Los conocí en el albergue San Vicente, en la provincia del Darién, en Panamá. Llevaban más de un mes de haber salido de Uruguay y luego cruzar Brasil, Paraguay, Bolivia, Perú, Ecuador y Colombia.

Dicen, quienes han cruzado a pie el Tapón del Darién, que es el infierno con escarpadas montañas, llenas de árboles de más de 70 metros de altura, y separadas por agrestes ríos, que hacen casi imposible alcanzar la meta.

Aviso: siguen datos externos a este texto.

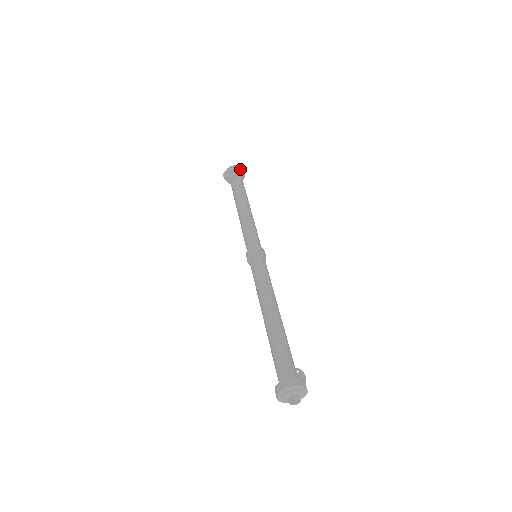
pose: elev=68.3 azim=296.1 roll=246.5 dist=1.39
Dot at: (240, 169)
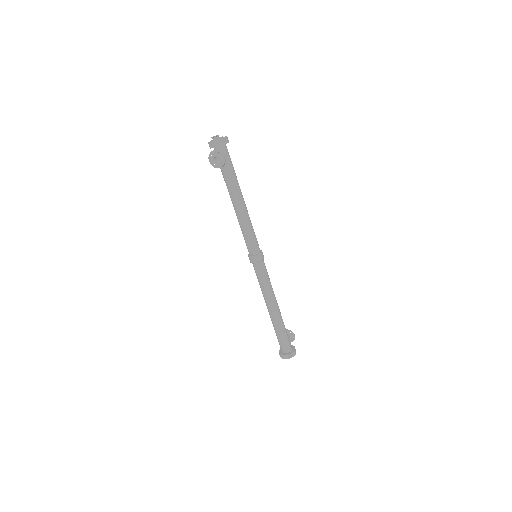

El hombre con su tecnología no ha sido capaz de unir allí la Panamericana, que comienza en Alaska y termina en Tierra de Fuego, Argentina, pero miles de inmigrantes, como ellos, retaron a la naturaleza y lo lograron. Muchos otros han muerto y sus cuerpos fueron olvidados. 

Me senté con ella en unas bancas de madera, rodeados de centenares de haitianos que también buscan llegar a Estados Unidos, para dejar en el pasado una miseria que los agobia y no da tregua. Con una sensación térmica de más de 40 grados centígrados y una humedad que ahoga, me contó su odisea mientras yo realizaba unos reportajes para Univision, sobre la crisis humanitaria en Bajo Chiquito, un poblado de 200 indígenas Emberá, que, en los días de mayor congestión, llega a tener más de mil inmigrantes de muchas nacionalidades, que arriban con sus cuerpos y almas destrozadas por el esfuerzo y la desesperanza.

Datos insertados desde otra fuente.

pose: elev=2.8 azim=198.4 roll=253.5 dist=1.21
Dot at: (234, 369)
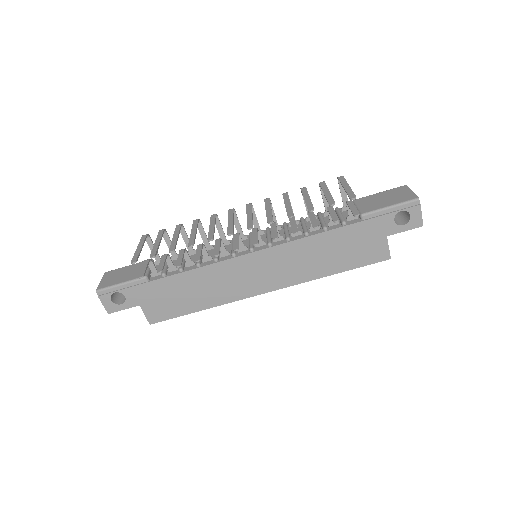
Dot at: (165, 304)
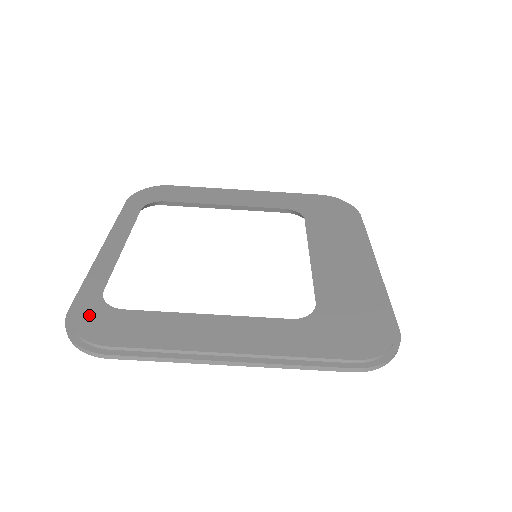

Maritza de la Caridad me miró a los ojos y me confesó, con temor, que en Colombia fueron engañados y extorsionados por policías que envilecen la institución que representan. En Cali les exigieron un millón de pesos para dejarlos continuar; en Medellín les quitaron otra cantidad de dinero en dólares; y, en Necoclí, Urabá antioqueño, los intimidaron para que no alcanzarán su destino.

La mire con una mezcla de rabia, dolor e impotencia. ¿Cómo explicarle a esta cubana que no todos los colombianos somos así? Se lo dije sencillo y con una vergüenza ajena que, con seguridad, ella sintió. Me respondió con una mirada generosa, bella y silenciosa, que me desarmó. Otros inmigrantes que entrevisté, en la que es la mitad de su travesía, me lo confirmaron: fueron víctimas o conocieron testimonios de quienes también cayeron en las garras de unos pocos inescrupulosos que enturbian el nombre de la Policía de Colombia, que tanto honor nos ha dado en su lucha contra el narcoterrorismo.

Lo más preocupante es que no existe voluntad política e institucional para depurar las filas. Cambian el color del uniforme, como si el maquillaje fuera suficiente, sin entender que la ética y la moral son lo único importante para portar las armas y la bandera del Estado. Mientras estos hombres y mujeres no entiendan que ellos deben ser sinónimo de transparencia, personas como Maritza de la Caridad Mendoza seguirán desconfiando de nuestra policía.